Sich selbst hart zu machen, seine Gefühle zu unterdrücken und unangreifbar und cool zu geben, ist gesellschaftlich gesehen hoch im Kurs. Sich verletzlich, authentisch und offen zu zeigen hingegen nicht. Stattdessen zählt in der Welt der individuellen, digitalen Selbstdarstellung das Credo: „Schaut her, ich bin am erfolgreichsten, am schönsten, am coolsten, am besten, am …“ Ja. Klar. Hello, Selfiestick-Generation!
Depressionen und Suizide unter Jugendlichen nehmen seit dem Boom der (a)sozialen Medien immer weiter zu. Ein auf die Spitze getriebener Individualismus verhindert, dass wir gut mit uns selbst und den Mitmenschen in Kontakt gehen können. Denn dazu bräuchte es mehr Authentizität. Vor allem offline. Ohne sie können wir (um mit Hartmut Rosa zu sprechen) nicht in Resonanz mit unserer Umwelt gehen.
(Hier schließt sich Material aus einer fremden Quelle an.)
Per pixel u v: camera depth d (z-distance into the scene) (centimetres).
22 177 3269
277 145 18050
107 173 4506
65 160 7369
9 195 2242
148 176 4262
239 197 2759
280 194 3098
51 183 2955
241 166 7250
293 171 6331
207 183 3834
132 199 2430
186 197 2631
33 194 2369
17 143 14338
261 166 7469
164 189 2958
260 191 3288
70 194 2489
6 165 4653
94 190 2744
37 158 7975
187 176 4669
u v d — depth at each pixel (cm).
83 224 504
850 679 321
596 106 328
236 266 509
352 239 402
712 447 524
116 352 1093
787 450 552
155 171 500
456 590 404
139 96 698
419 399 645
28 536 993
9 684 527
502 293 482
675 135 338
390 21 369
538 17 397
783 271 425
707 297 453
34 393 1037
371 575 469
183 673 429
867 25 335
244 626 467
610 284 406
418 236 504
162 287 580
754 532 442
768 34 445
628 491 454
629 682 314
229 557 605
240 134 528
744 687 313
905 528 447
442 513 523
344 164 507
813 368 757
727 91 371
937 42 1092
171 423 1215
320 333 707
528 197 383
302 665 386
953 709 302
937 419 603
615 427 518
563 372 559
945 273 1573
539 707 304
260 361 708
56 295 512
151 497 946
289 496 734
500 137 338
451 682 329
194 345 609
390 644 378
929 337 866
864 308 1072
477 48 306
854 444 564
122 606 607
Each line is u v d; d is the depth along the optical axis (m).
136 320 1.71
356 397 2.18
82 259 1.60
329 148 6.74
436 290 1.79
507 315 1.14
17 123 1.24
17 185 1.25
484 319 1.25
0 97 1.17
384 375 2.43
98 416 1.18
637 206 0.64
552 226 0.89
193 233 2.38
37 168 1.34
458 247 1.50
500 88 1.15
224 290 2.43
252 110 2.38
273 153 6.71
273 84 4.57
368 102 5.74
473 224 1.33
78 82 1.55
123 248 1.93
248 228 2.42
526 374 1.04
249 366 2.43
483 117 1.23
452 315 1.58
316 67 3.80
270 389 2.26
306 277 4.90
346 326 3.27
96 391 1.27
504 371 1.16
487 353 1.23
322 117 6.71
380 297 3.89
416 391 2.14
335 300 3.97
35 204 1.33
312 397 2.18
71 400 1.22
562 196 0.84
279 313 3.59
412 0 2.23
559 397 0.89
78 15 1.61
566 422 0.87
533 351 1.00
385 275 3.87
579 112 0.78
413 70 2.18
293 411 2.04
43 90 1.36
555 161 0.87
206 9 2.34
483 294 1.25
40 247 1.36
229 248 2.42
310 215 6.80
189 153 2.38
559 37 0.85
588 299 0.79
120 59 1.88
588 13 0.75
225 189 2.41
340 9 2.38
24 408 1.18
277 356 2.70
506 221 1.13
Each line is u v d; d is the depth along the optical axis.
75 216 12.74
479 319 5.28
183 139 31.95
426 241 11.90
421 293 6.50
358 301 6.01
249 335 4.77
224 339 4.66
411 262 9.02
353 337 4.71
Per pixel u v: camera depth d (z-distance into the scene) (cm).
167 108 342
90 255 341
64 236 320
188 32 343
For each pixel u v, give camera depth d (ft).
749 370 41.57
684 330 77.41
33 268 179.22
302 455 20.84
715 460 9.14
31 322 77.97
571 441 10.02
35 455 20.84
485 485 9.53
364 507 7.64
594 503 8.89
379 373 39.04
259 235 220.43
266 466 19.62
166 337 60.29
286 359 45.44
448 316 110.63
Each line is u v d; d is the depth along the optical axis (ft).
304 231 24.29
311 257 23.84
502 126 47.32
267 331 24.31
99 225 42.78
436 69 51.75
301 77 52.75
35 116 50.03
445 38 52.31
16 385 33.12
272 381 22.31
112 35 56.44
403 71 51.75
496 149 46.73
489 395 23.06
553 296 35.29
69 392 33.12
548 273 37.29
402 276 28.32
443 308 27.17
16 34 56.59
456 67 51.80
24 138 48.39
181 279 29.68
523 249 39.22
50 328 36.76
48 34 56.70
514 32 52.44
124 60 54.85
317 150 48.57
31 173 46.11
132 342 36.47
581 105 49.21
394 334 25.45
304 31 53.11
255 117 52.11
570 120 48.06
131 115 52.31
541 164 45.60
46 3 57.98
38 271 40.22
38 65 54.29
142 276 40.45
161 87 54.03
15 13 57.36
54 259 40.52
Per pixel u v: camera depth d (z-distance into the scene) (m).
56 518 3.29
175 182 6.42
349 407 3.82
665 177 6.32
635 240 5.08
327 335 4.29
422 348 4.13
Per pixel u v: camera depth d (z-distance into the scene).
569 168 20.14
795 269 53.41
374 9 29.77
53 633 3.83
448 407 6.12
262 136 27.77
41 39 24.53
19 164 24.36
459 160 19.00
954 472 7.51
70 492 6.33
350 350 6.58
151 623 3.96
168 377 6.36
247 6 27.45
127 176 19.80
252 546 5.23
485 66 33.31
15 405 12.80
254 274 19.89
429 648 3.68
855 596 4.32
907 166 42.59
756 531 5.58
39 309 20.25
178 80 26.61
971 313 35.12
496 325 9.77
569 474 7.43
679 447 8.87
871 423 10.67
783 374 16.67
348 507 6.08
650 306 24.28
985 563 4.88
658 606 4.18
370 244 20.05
Wir schwingen nicht. Ergo: Es braucht Verletzlichkeit. Es braucht Schwächen. Sie sind der Kitt zwischen zwei Menschen. Der Kitt, der unsere Beziehungen zusammenhält. Dann passen auch Wertschätzung, Zuneigung und Anerkennung rein. Try it.
Glaubenssätze und Überlebensstrategien
Je weniger wir uns wirklich fühlen, je weniger verletzlich und echt wir sein können, umso mehr Ersatz brauchen wir: Konsumdinge, Leistung, digitale Anerkennung etc. Ein elender Teufelskreis!
Häufig ist der Entschluss, sich innerlich abzuhärten, eine unbewusste Entscheidung, die lange zurückliegt und inzwischen zum Selbstläufer geworden ist. Du trägst vielleicht Glaubenssätze in dir wie: „Ich muss stark sein.“, „Ich bin auf mich allein gestellt.“ oder „Fühlen tut weh.“ Die nimmst du nicht bewusst wahr, aber sie laufen wie ein automatisches Programm ab und beeinflussen dein ganzes Leben.
Aber wer nicht mehr verletzt werden kann, ist kein Mensch mehr, sondern nur eine Maschine. […] In unserer Verletzlichkeit liegen unsere Menschlichkeit, unsere Liebe, unsere Tränen, unsere Kraft und unser Mut.
Charf, S. 235.
Anmerkung: Verletzlich sein ist nicht gleichbedeutend mit ausgeliefert sein. Sich hingeben und authentisch sein, ist letztlich nur dann möglich, wenn wir uns unserer Fähigkeit sicher sein können, dass wir sichere Grenzen setzen können. Seine Grenzen kennen und verteidigen können, ist also die Voraussetzung. Viele Menschen haben mit beidem ein Problem. Das ist schade. Denn loslassen und unbeschwert leben – kannst du so nicht.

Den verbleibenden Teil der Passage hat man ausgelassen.